1- Are familiar with the market. If you've been paying attention to how much houses are listed for in the neighborhoods you're eyeing and have a realistic view of how much a house will cost you, you're in good shape. But if you're dreaming about that big corner house with no clue about it's asking price, you may want to spend some more time becoming familiar with the market and how much houses are going for.

2- Have the money for a down payment and closing costs. The down payment is a percentage of the value of the property. Freddie Mac says the percentage will be determined by the type of mortgage you select. Down payments usually range from 3 to 20 percent of the property value. Also, you may be required to have Private Mortgage Insurance (PMI or MI) if your down payment is less than 20 percent. Closing costs include points, taxes, title insurance, financing costs and items that must be prepaid or escrowed and other settlement costs. You can expect to pay between from 2 to 7 percent of the property value. Generally, buyers will receive an estimate of these costs from your lender after you apply for a mortgage.

3- Know how much you can afford. Freddie Mac says that as a general guide, your monthly mortgage payment should be less than or equal to a percentage of your income, usually about a quarter of your gross monthly income. Also, your income, debt and credit history go into determining how much you can borrow. As a general rule, your debt -credit card bills, car loans, housing expenses, alimony and child support -- should not be more than about 30 to 40 percent of your gross income.

4- Know what additional expenses will come with owning a home.
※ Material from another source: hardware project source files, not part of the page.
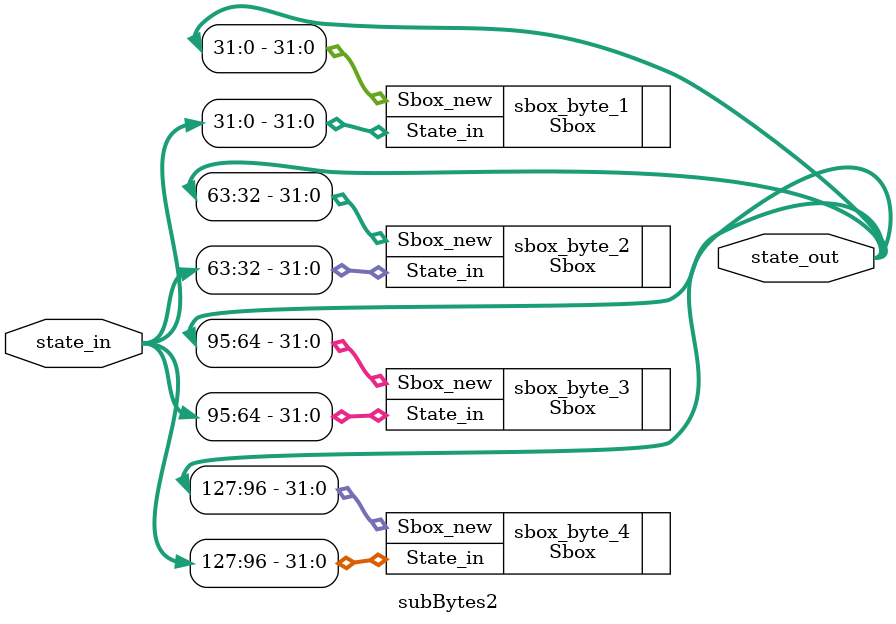
<source format=v>

`include "Sbox.v"

module subBytes2(state_in,
	state_out);

	parameter WORD = 32; // The size of word is 32 bits.
	parameter ZERO = 0; // Zero.
	parameter Nb = 128; // The number of bits in the plain text, cipher, key.
	
	// Inputs
	input  [Nb-1:ZERO]	state_in;
	
	// Outputs	
	output [Nb-1:ZERO]	state_out;

	Sbox sbox_byte_1(.State_in(state_in[WORD-1:ZERO]), .Sbox_new(state_out[WORD-1:ZERO]));
	Sbox sbox_byte_2(.State_in(state_in[2*WORD-1:WORD]), .Sbox_new(state_out[2*WORD-1:WORD]));
	Sbox sbox_byte_3(.State_in(state_in[3*WORD-1:2*WORD]), .Sbox_new(state_out[3*WORD-1:2*WORD]));
	Sbox sbox_byte_4(.State_in(state_in[4*WORD-1:3*WORD]), .Sbox_new(state_out[4*WORD-1:3*WORD]));
	
endmodule // subBytes

</source>
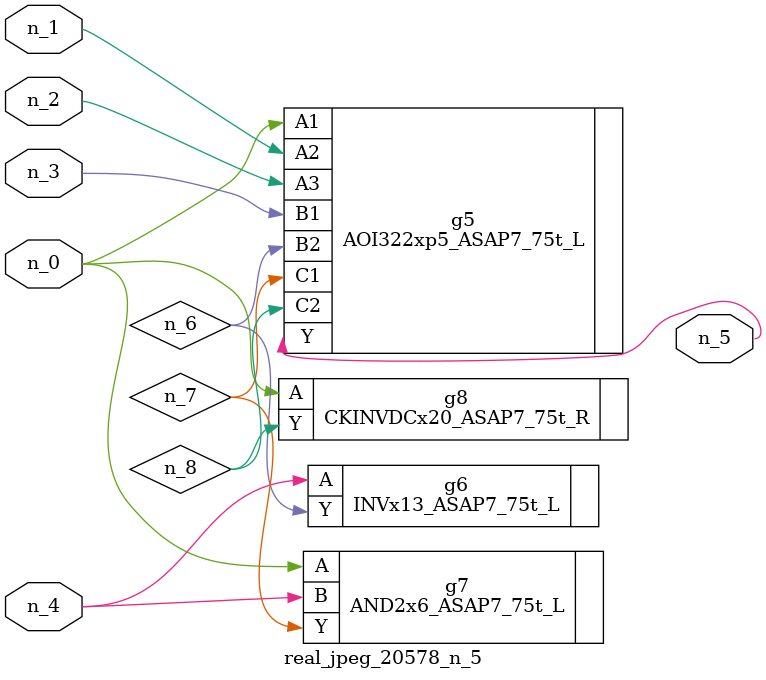
<source format=v>
module real_jpeg_20578_n_5 (n_4, n_0, n_1, n_2, n_3, n_5);

input n_4;
input n_0;
input n_1;
input n_2;
input n_3;

output n_5;

wire n_8;
wire n_6;
wire n_7;

AOI322xp5_ASAP7_75t_L g5 ( 
.A1(n_0),
.A2(n_1),
.A3(n_2),
.B1(n_3),
.B2(n_6),
.C1(n_7),
.C2(n_8),
.Y(n_5)
);

AND2x6_ASAP7_75t_L g7 ( 
.A(n_0),
.B(n_4),
.Y(n_7)
);

CKINVDCx20_ASAP7_75t_R g8 ( 
.A(n_0),
.Y(n_8)
);

INVx13_ASAP7_75t_L g6 ( 
.A(n_4),
.Y(n_6)
);


endmodule
</source>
This includes homeowners insurance, utility bills, maintenance costs -- roofing, plumbing, heating and cooling.

5- Have your credit in good shape and make sure your credit report is accurate. Potential lenders will view your credit history -- how much debt you've accrued, how many accounts you have open, whether your payments are made on time, etc. -- to determine whether they'll give you a loan. You should get a report from each of the three credit reporting companies: Equifax, Experian, and Trans Union.

6- You haven't made any recent major purchases, particularly a vehicle. If you do, you may have a harder time getting a loan -- or it could potentially lower the amount you'll be approved for. Once you decide you're ready, you'll need to be prepared to move quickly if you're aiming to buy in a sellers' market.

"Over 40 percent of properly priced homes and condos sell within 30 days, and new listings come on the market daily allowing for good choices for buyers ready to take the plunge," said Realtor Karen Dove, of Pompano Beach, Fla.

Similar conditions exist for buyers in other parts of the country, including some New England areas.

"Properties in the lower price ranges that are priced correctly are selling quickly, as buyers are armed with still low interest rates," report Sara Hancox and Charles Hemmerdinger, real estate professionals in Westport, Conn.

The next steps involve hiring a real estate professional and getting preapproved for a mortgage loan. This way you'll know if you can get approved and how much you can spend on a house. It also puts you in a stronger position when you ultimately make an offer on a house.